Kaholee Refit | October 2, 2007

I got back in the swing of things today and attacked a number of odds and ends on board, mostly related to plumbing and electrical systems.

I began in the cockpit, where I wired up and installed the shore power receptacle in the previously-cut hole.  I also installed the plug for the Standard Horizon RAM mike (remote microphone) for the VHF.  On the other side of the cockpit, I installed the city water inlet, and also temporarily (without sealant) installed the engine controls.


Next, I turned to addressing some additional equipment and installations that the owner and I determined were necessary during the recent visit.  Allen wanted a cockpit shower arrangement, as well as a salt water washdown for the decks, and had originally provided me, in with the boat gear that came along with the boat, a plastic shower arrangement, like the ones you see on RVs or on a lot of small powerboats.  Unfortunately, we couldn't use this device since it would not have been appropriate to use in a seagoing cockpit, as it was made of inexpensive plastic and contained large openings inside the enclosure that would have allowed water into the boat. 

So we searched for another solution without much success; I found a decent-looking shower box in a catalog, but it had been discontinued and was unavailable.  Eventually, at Allen's suggestion (he's in the IT business), I purchased a plastic project box from Radio Shack that would be the right size for a custom enclosure.  I planned to use the box as a mold to build a fiberglass box that would be watertight and strong enough for use in the cockpit well.  The box was just the right size to contain a low-profile faucet that Allen purchased specifically for this purpose.
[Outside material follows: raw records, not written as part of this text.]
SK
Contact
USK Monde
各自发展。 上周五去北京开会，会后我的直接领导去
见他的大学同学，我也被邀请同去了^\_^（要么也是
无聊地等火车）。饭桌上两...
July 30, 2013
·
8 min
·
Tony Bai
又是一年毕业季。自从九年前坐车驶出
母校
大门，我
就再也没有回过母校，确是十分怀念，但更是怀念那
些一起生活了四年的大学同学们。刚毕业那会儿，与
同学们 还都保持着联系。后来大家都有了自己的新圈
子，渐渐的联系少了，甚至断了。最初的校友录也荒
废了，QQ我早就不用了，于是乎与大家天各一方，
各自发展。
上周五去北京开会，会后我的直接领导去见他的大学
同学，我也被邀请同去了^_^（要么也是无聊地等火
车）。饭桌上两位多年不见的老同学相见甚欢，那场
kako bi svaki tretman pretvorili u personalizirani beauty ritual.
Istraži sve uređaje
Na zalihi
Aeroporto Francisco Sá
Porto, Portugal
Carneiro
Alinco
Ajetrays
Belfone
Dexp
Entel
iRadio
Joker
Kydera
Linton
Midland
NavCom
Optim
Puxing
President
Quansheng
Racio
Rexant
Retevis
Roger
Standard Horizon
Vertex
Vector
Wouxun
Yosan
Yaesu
To begin this project, I first located and laid out for the cutout in the cockpit well.  I chose a location a bit forward of the city water connection on the starboard side, and allowed for a 1" flange on the new shower box so that the top of the flange, when installed, would be at the same height as the adjacent city water connection.  Using a metal plate that came as part of the project box as a template, I marked the location of the cutout, and then added 1/2" to each dimension (1/4" on each side) for clearance to accommodate the additional thickness of the new fiberglass box.  After protecting the edges with masking tape, I cut out the opening.
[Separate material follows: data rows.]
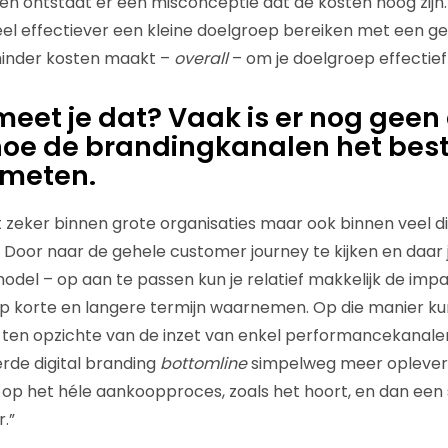
en ontstaat er een misconceptie dat de kosten hoog zijn. 
 veel effectiever een kleine doelgroep bereiken met een 
minder kosten maakt –
overall
– om je doelgroep effectief
eet je dat? Vaak is er nog geen 
hoe de brandingkanalen het bes
meten.
t zeker binnen grote organisaties maar ook binnen veel di
Door naar de gehele customer journey te kijken en daar 
model – op aan te passen kun je relatief makkelijk de impa
 korte en langere termijn waarnemen. Op die manier kun
 ten opzichte van de inzet van enkel performancekanalen.
rde digital branding
bottomline
simpelweg meer oplevert
 op het héle aankoopproces, zoals het hoort, en dan een 
.”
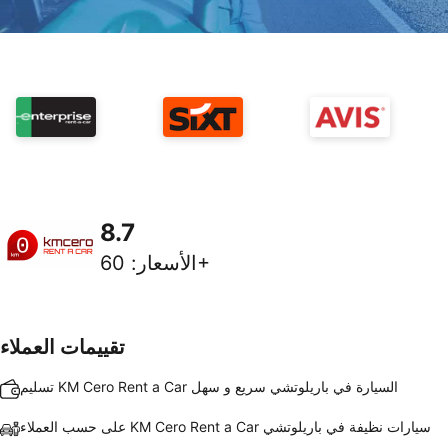
8.7
60+
الأسعار
:
تقييمات العملاء
تسليم KM Cero Rent a Car السيارة في باريلوتشي سريع و سهل
على حسب العملاء KM Cero Rent a Car سيارات نظيفة في باريلوتشي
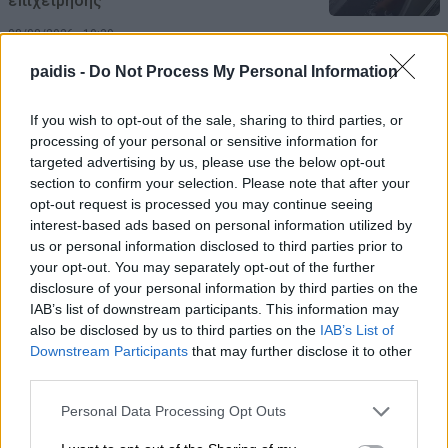
επιχείρησης
08/08/2026 , 10:39
paidis -
Do Not Process My Personal Information
ΣΥΦΩΕΛ: Χάθηκαν 153,74 εκατ. € για τις
μπαταρίες – Μεγάλη απώλεια για τις
If you wish to opt-out of the sale, sharing to third parties, or
μικρές επιχειρήσεις
processing of your personal or sensitive information for
targeted advertising by us, please use the below opt-out
08/08/2026 , 10:38
section to confirm your selection. Please note that after your
opt-out request is processed you may continue seeing
interest-based ads based on personal information utilized by
Κρούσμα λοίμωξης από τον ιο του Δυτ.
us or personal information disclosed to third parties prior to
Νείλου στους Γόννους – Θα γίνει
your opt-out. You may separately opt-out of the further
ψεκασμός το βράδυ της Δευτέρας
disclosure of your personal information by third parties on the
IAB’s list of downstream participants. This information may
08/08/2026 , 10:18
also be disclosed by us to third parties on the
IAB’s List of
Downstream Participants
that may further disclose it to other
Αυγερινός επανέρχεται κατά Καρυστιανού
third parties.
και Γρατσία: Πολιτική σπέκουλα,
Personal Data Processing Opt Outs
παραπληροφόρηση και προσωπικές
επιθέσεις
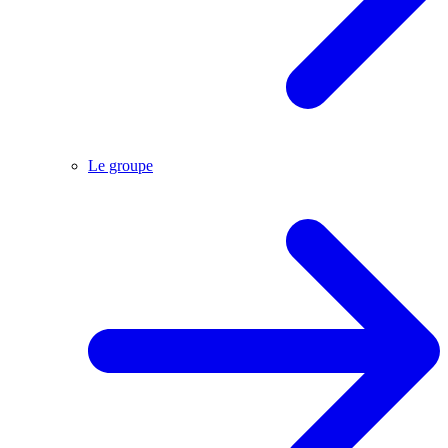
Le groupe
Note also that this opening provides good access to the back side of the city water connection so that I can connect the hose easily; otherwise, I would have put the hose on the back side before installing it.
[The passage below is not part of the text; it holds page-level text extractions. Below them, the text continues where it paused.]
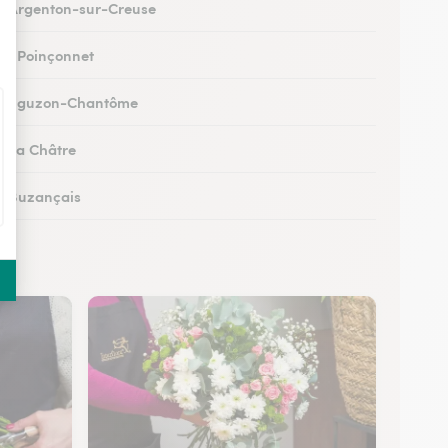
 à Argenton-sur-Creuse
 au Poinçonnet
s à Éguzon-Chantôme
 à La Châtre
 à Buzançais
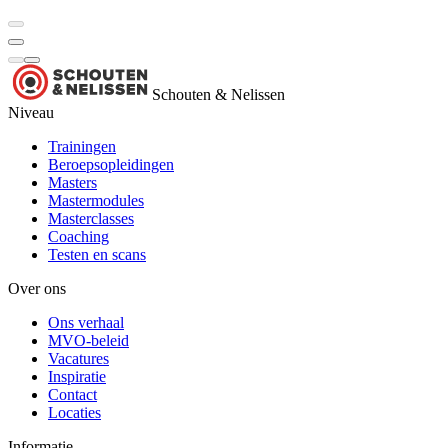
Schouten & Nelissen
Niveau
Trainingen
Beroepsopleidingen
Masters
Mastermodules
Masterclasses
Coaching
Testen en scans
Over ons
Ons verhaal
MVO-beleid
Vacatures
Inspiratie
Contact
Locaties
Informatie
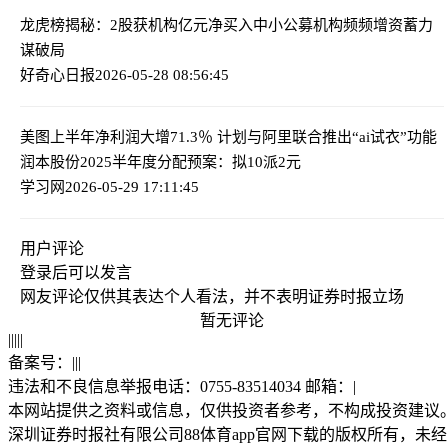
龙虎榜揭秘：2股获机构亿元净买入
中小公募机构频频增资蓄力
谋破局
好奇心日报
2026-05-28 08:56:45
美图上半年净利润大增71.3％ 计划与阿里联合推出“ai试衣”功能
润本股份2025半年度分配预案：拟10派2元
学习网
2026-05-29 17:11:45
用户评论
登录
后可以发言
网友评论仅供其表达个人看法，并不表明证券时报立场
暂无评论
|
|
|
|
|
备案号：
|
|
|
违法和不良信息举报电话：0755-83514034 邮箱：
|
本网站提供之资料或信息，仅供投资者参考，不构成投资建议
深圳证券时报社有限公司88体育app官网下载的版权所有，未经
Next, I prepared the project box as a mold for the new fiberglass box.  I hot-glued the box upside down to a piece of scrap plywood with a smooth surface, and then coated everything in a few coats of paste wax to act as mold release.  I was particularly vigilent in waxing the wooden surface.  Then, I fiberglassed over the top of the box and onto the plywood, creating an overwide flange that I'd later trim to the desired 1" size.  I used several layers of material, beginning with a layer of 10 oz. cloth over the box and then two layers of 15 oz. biaxial material on all surfaces.  I laminated additional material over some of the corners and seams as necessary, as well as on the back side of the flange. 

I called it quits at this point, figuring I had enough material to allow the part to be strong enough on its own if (when) it pre-released from the mold, but I planned to add more material later as needed to ensure a stiff and strong part.

This looks like a mess, because there's a lot of excess resin around the edges that I squeegeed off the part, and I let the fiberglass run wild on all four sides of the flange for later trimming.


In a related project, I installed a new saltwater washdown pump in the starboard cockpit locker, and ran wires back to the panel location for eventual connection.  The pump came with the wrong hose barb, so I ordered the correct ones.

To wrap up the day, I installed a final interior light in the head--Allen purchased this extra light during his visit, since we were one short--and ran a pair of wires to the port saloon bulkhead, where the cabin heater was soon to be installed; the wires are required to power the circulation fan of the unit.  I think this wrapped up the basic wiring runs on the boat, other than some electronics wiring and the heavier wires required for the anchor windless.